== Provided information

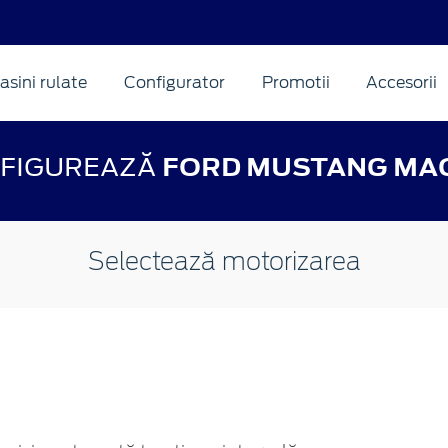
asini rulate
Configurator
Promotii
Accesorii
FIGUREAZĂ
FORD MUSTANG MA
Selectează motorizarea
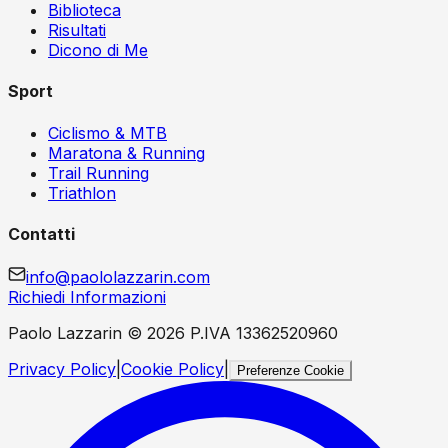
Biblioteca
Risultati
Dicono di Me
Sport
Ciclismo & MTB
Maratona & Running
Trail Running
Triathlon
Contatti
info@paololazzarin.com
Richiedi Informazioni
Paolo Lazzarin ©
2026
P.IVA 13362520960
Privacy Policy
|
Cookie Policy
|
Preferenze Cookie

====

Could you give all of the data again exactly as written, omitting any pictures?

asini rulate
Configurator
Promotii
Accesorii
FIGUREAZĂ
FORD MUSTANG MA
Selectează motorizarea
Biblioteca
Risultati
Dicono di Me
Sport
Ciclismo & MTB
Maratona & Running
Trail Running
Triathlon
Contatti
info@paololazzarin.com
Richiedi Informazioni
Paolo Lazzarin ©
2026
P.IVA 13362520960
Privacy Policy
|
Cookie Policy
|
Preferenze Cookie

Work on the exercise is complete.